- Born: c1887 Katerynopil, Kiev Governorate, Russian Empire
- Died: 3 March 1921 near Novoselytsya village, Kiev Governorate, Ukraine
- Allegiance: Russian Empire (?-1917) Ukrainian People's Republic (1917-1921)
- Branch: Black Sea Fleet Free Cossacks
- Service years: ? - 1921
- Rank: Colonel
- Unit: Zvenyhorod Kosh
- Commands: Kanyboloto Kurin Zvenyhorod Kosh
- Conflicts: World War I Potyemkin's Uprising Ukrainian–Soviet War

= Semen Hryzlo =

Ukrainian military and civil activist

Semen Hryhorovych Hryzlo (Семен Григорович Гризло; 1887? – 3 March 1921) was a Ukrainian military and civil activist, one of the organizers of the Free Cossacks military formations, and a participant in the uprising on the battleship Potemkin (Borets za Svobodu).

==Biography==
Semen Hryzlo was born sometime in the late 1880s in the town of Katerynopil, Zvenigorod uyezd, in the Kiev Governorate, and worked as a scribe and teacher at a local rural school.

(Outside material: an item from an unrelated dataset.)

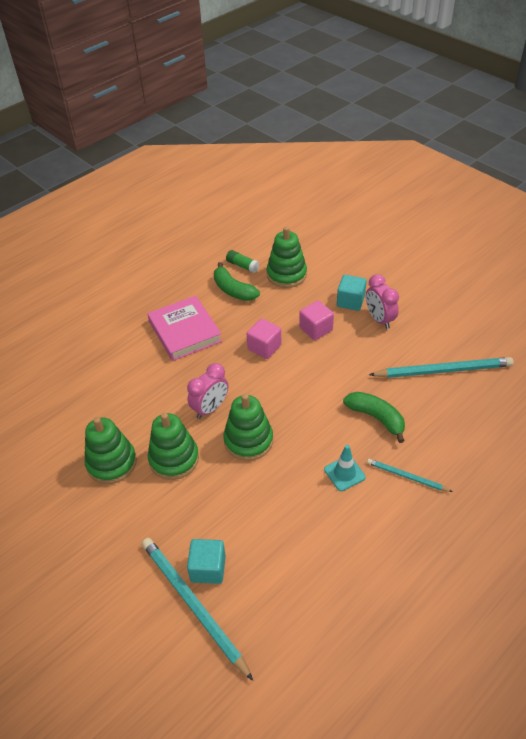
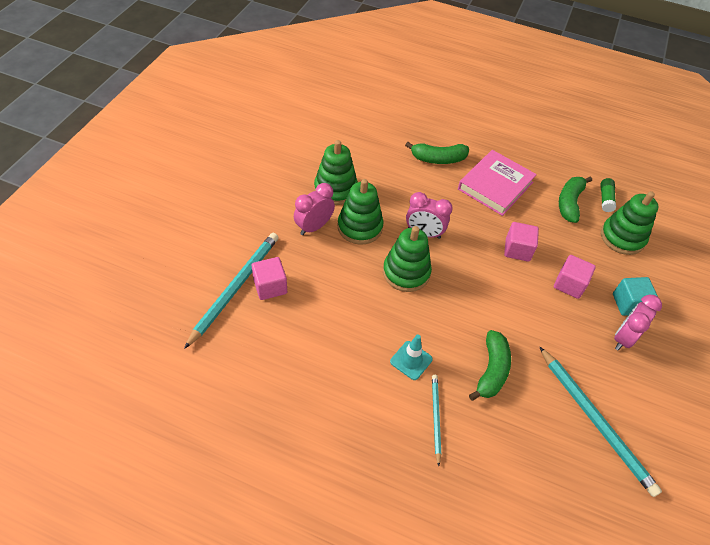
camera: 60 degrees right, 5 degrees up
(125, 360) = (438, 159): none -> green banana
(151, 500) = (314, 227): none -> pink clock
(208, 568) = (270, 286): turquoise cube -> pink cube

Later Hryzlo was drafted into the Black Sea Fleet, where he served on the battleship Potemkin. For his participation in the Potemkin mutiny of 1905, Hryzlo was exiled to Siberia. At the start of 1917 he returned home and became a member of the Ukrainian Socialist Revolutionary Party. Hryzlo was an active participant in the cultural life of the village of Husakove in the Zvenigorod uyezd.

He was one of the first who military organisers of the Free Cossacks, becoming the otaman (military commander) of the Kaniboloto Kurin in March 1917. At the first Congress of the Free Cossacks of Zvenigorod uyezd in April 1917 Hryzlo was elected the Kosh Otaman. In June 1917 he was delegated to Kiev for the 2nd All-Ukrainian Military Congress representing Zvenigorod uyezd.

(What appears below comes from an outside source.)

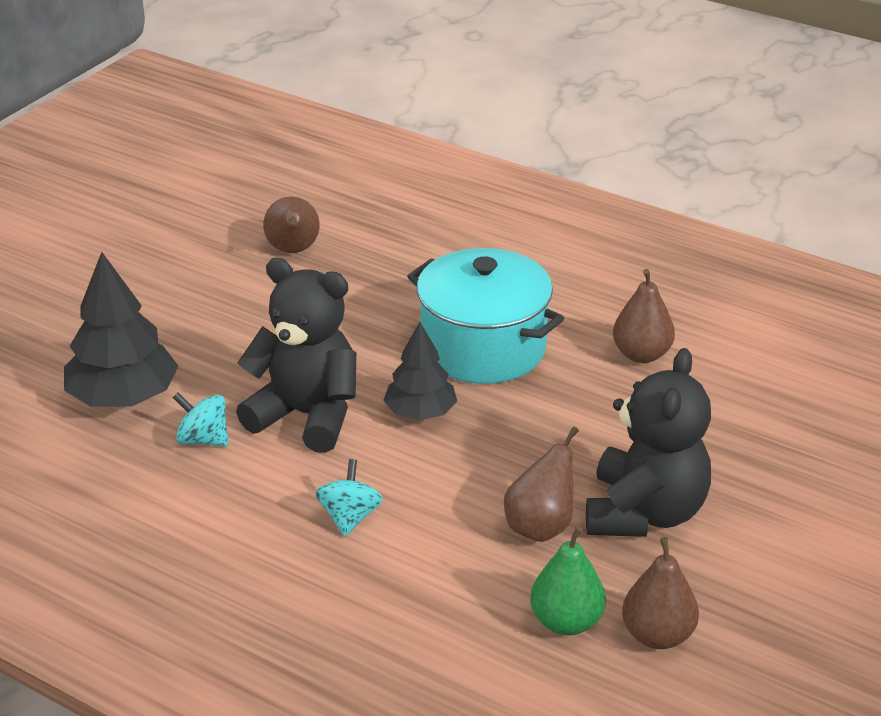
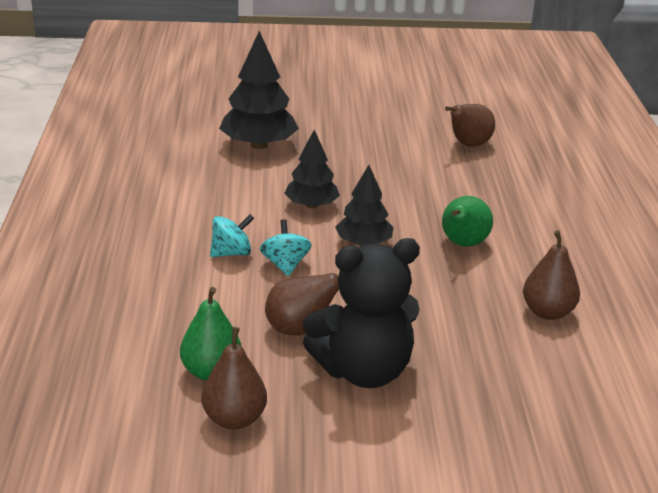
camera: 55 degrees right, 5 degrees down
(203, 439) = (250, 181): turquoise spinning top -> turquoise spinning top (285, 265)
(306, 415) = (311, 205): black teddy bear -> black tree
(483, 348) = (463, 244): turquoise pot -> green pear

Hryzlo was one of the organizers the 1st All-Ukrainian Congress of the Free Cossacks that took place on 3 October 1917 in Chyhyryn where he was elected as a general osavul of Free Cossacks. About that time he had some 20,000 cossacks loyal to him personally. In February 1918 his troops forced the artillerymen of the 2nd Corps of the Russian Guard to lay down their arms, and later forced the surrender of the 6th and the 7th dragoon regiments of the Russian cavalry. In February 1918 the Hryzlo's Cossacks were successful in defeating several units of the 8th Russian Army near the rail station of Bobrynsk.

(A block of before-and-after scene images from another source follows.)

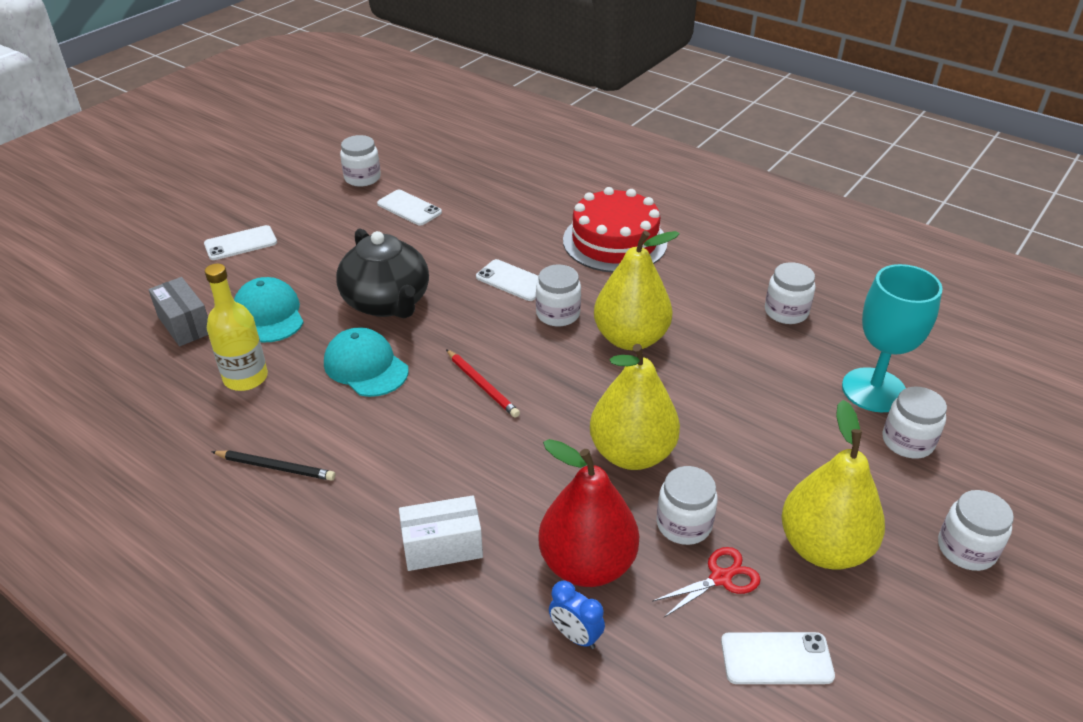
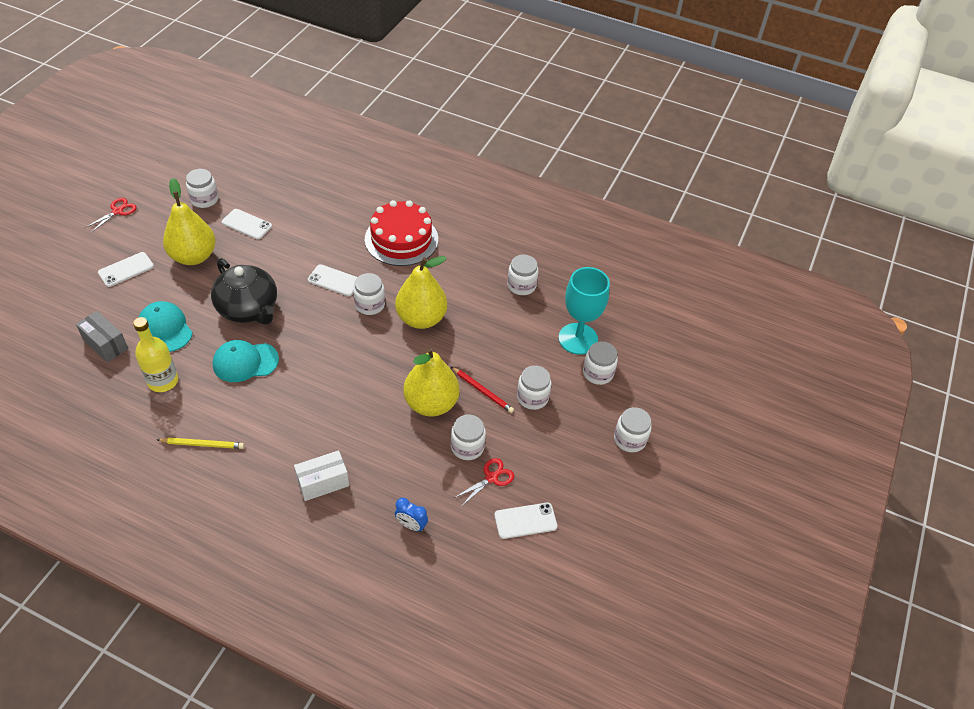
camera: 15 degrees left, 10 degrees up
(251, 182) = (117, 211): none -> red scissors
(275, 467) = (202, 444): black pencil -> yellow pencil
(366, 366) = (245, 362): turquoise cap -> turquoise cap turned 45 degrees counterclockwise
(482, 385) = (327, 366): red pencil -> red pencil (482, 391)
(587, 564) = (412, 480): red pear -> none
(797, 464) = (532, 397): none -> white jar
(824, 548) = (549, 450): yellow pear -> yellow pear (194, 256)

At the end of 1918 Hryzlo was in charge of an armored train operating in Volyn. He later came under the command the Northern Front of the Ukrainian People's Army led by otaman Volodymyr Oskilko. During Oskilko's Uprising, Hryzlo supported his commander. After the mutiny he returned home to the Cherkasy land where he wagedguerrilla warfare against the Bolsheviks' presence, reestablishing the Free Cossacks formations.

Hryzlo was an active participant of the Kholodny Yar Ukrainian partisan movement cooperating with Ivan Gonta (real name Ivan Lyuty-Lyutenko). In the vicinity of Mokra Kalyhirka the united forces of Hryzlo and Gonta defeated the "execution division" of the Red Army. By the end of 1920, Hryzlo had allied with the otamans Kvitkovski and Petro Dereshchuk under the leadership of Andri Huly-Hulenko. As members of the Kholodny Yar they managed to defeat the 45th and the 47th Soviet Infantry divisions, selected units of the 1st Cavalry Army, and Grigory Kotovsky's brigades.

Over the time Hryzlo also cooperated with such military leaders as Pylyp Khmara, Larion Zahorodni, and others. On 3 March 1921 near the village of Novoselytsya near Zvenyhorodka Hryzlo was ambushed and then surrounded by several squads of the Red Army where he perished. He was buried in the Zvenyhorod cemetery.